Jan 01 22:31:22 tjbot systemd[1]: Started Run REST server for TOYDALOO RC dump truck controller.

You can now make the vehicle spin clock-wise with this command:

curl -H 'Content-Type: application/json' -X POST -d '{"drive_ops" : [ ["cw", 1] ]}'  http://localhost:9999/

Notice the above command does not need the sudo command. You do not need root access to send the REST commands to the server. This allows many programs to share the devices.

By default the REST server only responds to requests which are sent from the same host but you can change the way the server is started by altering the StartExec line in the .service file so any host on your network can send a REST command. To do this add --network_address 0.0.0.0 to the end of the command and restart.

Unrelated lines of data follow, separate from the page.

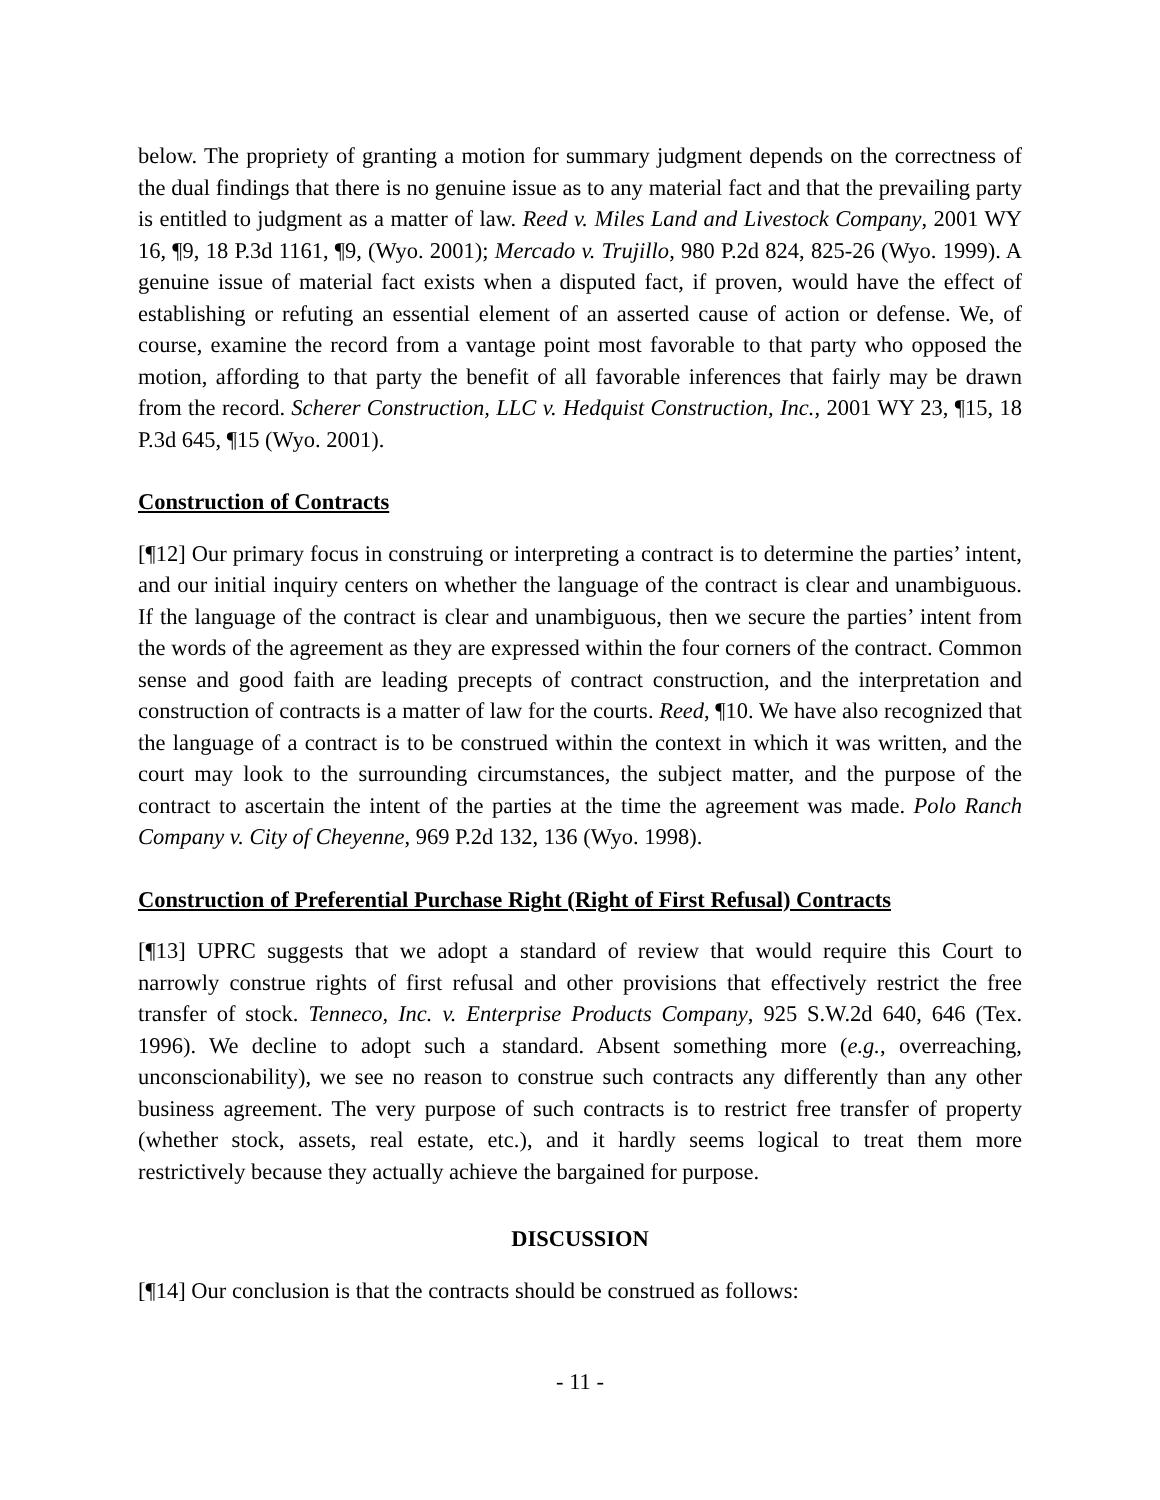below. The propriety of granting a motion for summary judgment depends on the correctness of the dual findings that there is no genuine issue as to any material fact and that the prevailing party is entitled to judgment as a matter of law. Reed v. Miles Land and Livestock Company, 2001 WY 16, ¶9, 18 P.3d 1161, ¶9, (Wyo. 2001); Mercado v. Trujillo, 980 P.2d 824, 825-26 (Wyo. 1999). A genuine issue of material fact exists when a disputed fact, if proven, would have the effect of establishing or refuting an essential element of an asserted cause of action or defense. We, of course, examine the record from a vantage point most favorable to that party who opposed the motion, affording to that party the benefit of all favorable inferences that fairly may be drawn from the record. Scherer Construction, LLC v. Hedquist Construction, Inc., 2001 WY 23, ¶15, 18 P.3d 645, ¶15 (Wyo. 2001).
Construction of Contracts
[¶12] Our primary focus in construing or interpreting a contract is to determine the parties’ intent, and our initial inquiry centers on whether the language of the contract is clear and unambiguous. If the language of the contract is clear and unambiguous, then we secure the parties’ intent from the words of the agreement as they are expressed within the four corners of the contract. Common sense and good faith are leading precepts of contract construction, and the interpretation and construction of contracts is a matter of law for the courts. Reed, ¶10. We have also recognized that the language of a contract is to be construed within the context in which it was written, and the court may look to the surrounding circumstances, the subject matter, and the purpose of the contract to ascertain the intent of the parties at the time the agreement was made. Polo Ranch Company v. City of Cheyenne, 969 P.2d 132, 136 (Wyo. 1998).
Construction of Preferential Purchase Right (Right of First Refusal) Contracts
[¶13] UPRC suggests that we adopt a standard of review that would require this Court to narrowly construe rights of first refusal and other provisions that effectively restrict the free transfer of stock. Tenneco, Inc. v. Enterprise Products Company, 925 S.W.2d 640, 646 (Tex. 1996). We decline to adopt such a standard. Absent something more (e.g., overreaching, unconscionability), we see no reason to construe such contracts any differently than any other business agreement. The very purpose of such contracts is to restrict free transfer of property (whether stock, assets, real estate, etc.), and it hardly seems logical to treat them more restrictively because they actually achieve the bargained for purpose.
DISCUSSION
[¶14] Our conclusion is that the contracts should be construed as follows:
- 11 -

Create a config.js file which holds your IBM Bluemix credintials for the speech-to-text function. This can be the same file as you used with the speech-to-text project in the normal TJBot recipe.

In addition to the credential information you need to add two additional pieces of information to the config.js file which give the IP address of the REST server which sends appropriate signals to the RC transmitter.

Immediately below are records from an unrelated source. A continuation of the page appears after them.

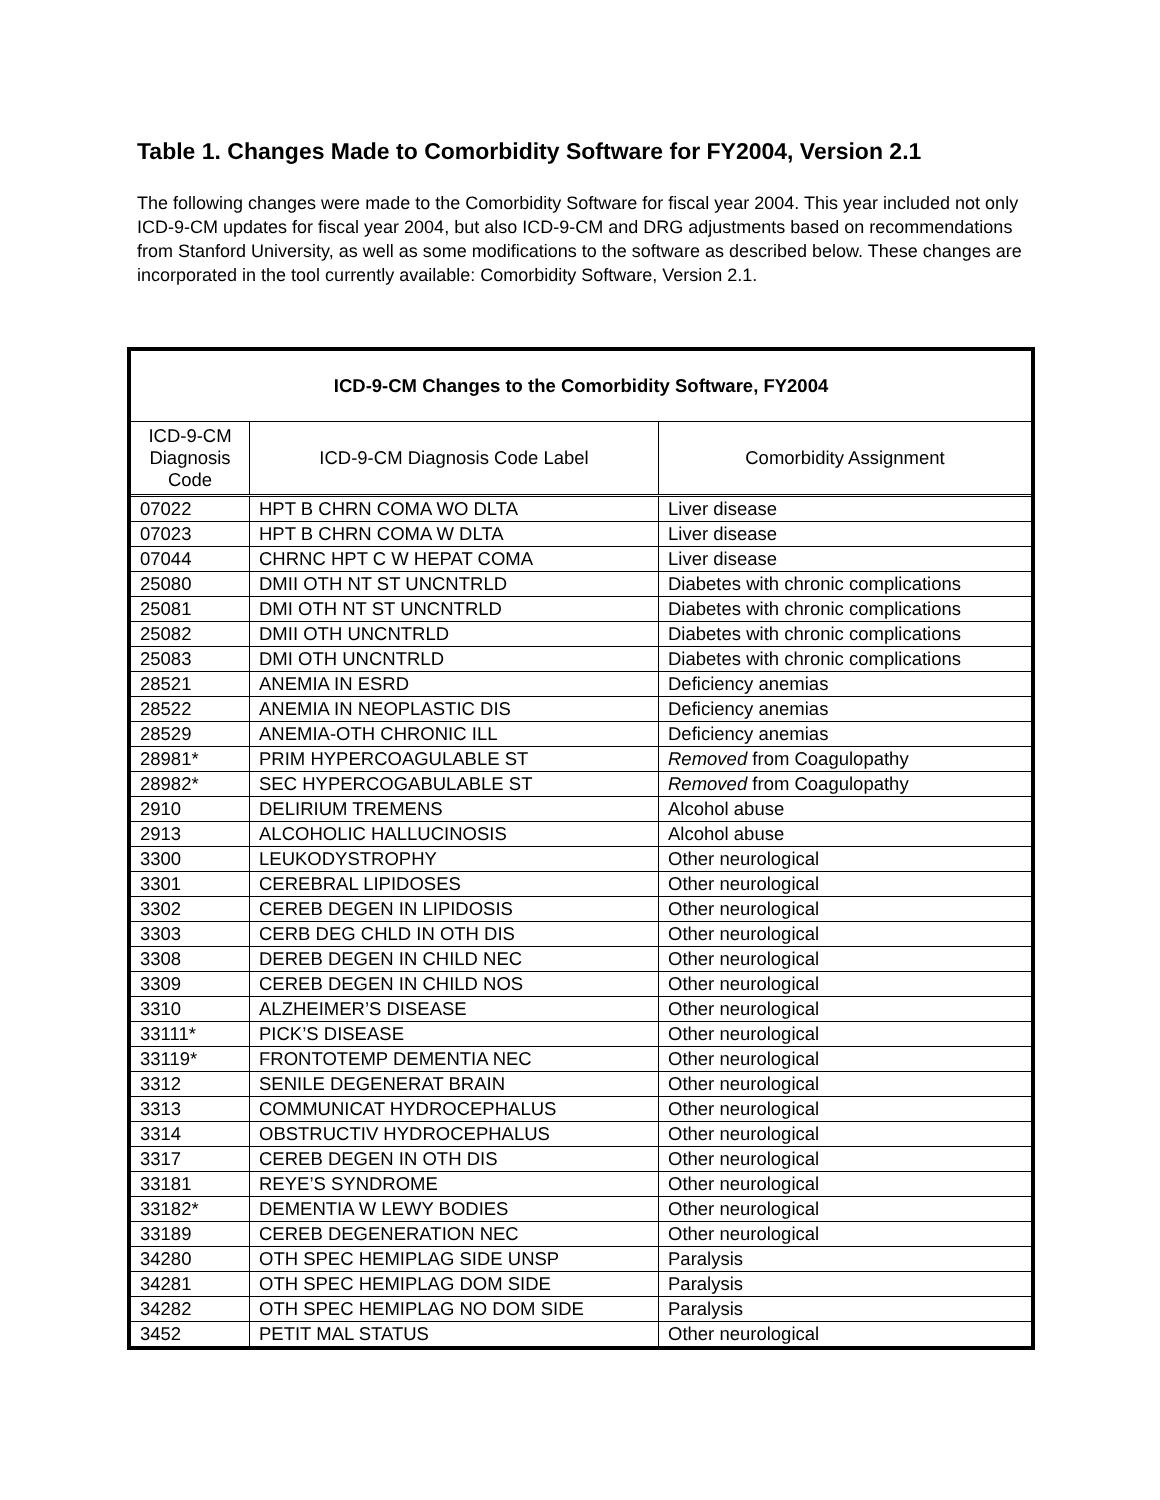Table 1. Changes Made to Comorbidity Software for FY2004, Version 2.1
The following changes were made to the Comorbidity Software for fiscal year 2004. This year included not only ICD-9-CM updates for fiscal year 2004, but also ICD-9-CM and DRG adjustments based on recommendations from Stanford University, as well as some modifications to the software as described below. These changes are incorporated in the tool currently available: Comorbidity Software, Version 2.1.
| ICD-9-CM Changes to the Comorbidity Software, FY2004 | | |
| --- | --- | --- |
| ICD-9-CM Diagnosis Code | ICD-9-CM Diagnosis Code Label | Comorbidity Assignment |
| 07022 | HPT B CHRN COMA WO DLTA | Liver disease |
| 07023 | HPT B CHRN COMA W DLTA | Liver disease |
| 07044 | CHRNC HPT C W HEPAT COMA | Liver disease |
| 25080 | DMII OTH NT ST UNCNTRLD | Diabetes with chronic complications |
| 25081 | DMI OTH NT ST UNCNTRLD | Diabetes with chronic complications |
| 25082 | DMII OTH UNCNTRLD | Diabetes with chronic complications |
| 25083 | DMI OTH UNCNTRLD | Diabetes with chronic complications |
| 28521 | ANEMIA IN ESRD | Deficiency anemias |
| 28522 | ANEMIA IN NEOPLASTIC DIS | Deficiency anemias |
| 28529 | ANEMIA-OTH CHRONIC ILL | Deficiency anemias |
| 28981* | PRIM HYPERCOAGULABLE ST | Removed from Coagulopathy |
| 28982* | SEC HYPERCOGABULABLE ST | Removed from Coagulopathy |
| 2910 | DELIRIUM TREMENS | Alcohol abuse |
| 2913 | ALCOHOLIC HALLUCINOSIS | Alcohol abuse |
| 3300 | LEUKODYSTROPHY | Other neurological |
| 3301 | CEREBRAL LIPIDOSES | Other neurological |
| 3302 | CEREB DEGEN IN LIPIDOSIS | Other neurological |
| 3303 | CERB DEG CHLD IN OTH DIS | Other neurological |
| 3308 | DEREB DEGEN IN CHILD NEC | Other neurological |
| 3309 | CEREB DEGEN IN CHILD NOS | Other neurological |
| 3310 | ALZHEIMER’S DISEASE | Other neurological |
| 33111* | PICK’S DISEASE | Other neurological |
| 33119* | FRONTOTEMP DEMENTIA NEC | Other neurological |
| 3312 | SENILE DEGENERAT BRAIN | Other neurological |
| 3313 | COMMUNICAT HYDROCEPHALUS | Other neurological |
| 3314 | OBSTRUCTIV HYDROCEPHALUS | Other neurological |
| 3317 | CEREB DEGEN IN OTH DIS | Other neurological |
| 33181 | REYE’S SYNDROME | Other neurological |
| 33182* | DEMENTIA W LEWY BODIES | Other neurological |
| 33189 | CEREB DEGENERATION NEC | Other neurological |
| 34280 | OTH SPEC HEMIPLAG SIDE UNSP | Paralysis |
| 34281 | OTH SPEC HEMIPLAG DOM SIDE | Paralysis |
| 34282 | OTH SPEC HEMIPLAG NO DOM SIDE | Paralysis |
| 3452 | PETIT MAL STATUS | Other neurological |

// Create the credentials object for export
exports.credentials = {};

// Watson Speech to Text
// https://www.ibm.com/watson/developercloud/speech-to-text.html
exports.credentials.speech_to_text = {
    username: 'xxxxxxxxxxxxxxxxxx',
    password: 'xxxxxxxx'
}

exports.drive_server_address = "127.0.0.1"; // by default use "localhost"
exports.drive_server_port = 9999;  // by default use IP port 9999

Run

sudo npm install

to prepare the node.js environment. This will take some time.

Now it is time to put your TJBot to work controlling devices. Start the program with

sudo node drive.js

After a few seconds TJBot will be ready for a command.
The program is listening for drive commands of "forward", "backward", "stop", "right", "left", "clock-wise", "counter-clock-wise".

If you have trouble with this project, first make sure the RC controller is able to control the vehicle. After that make sure the REST server is running.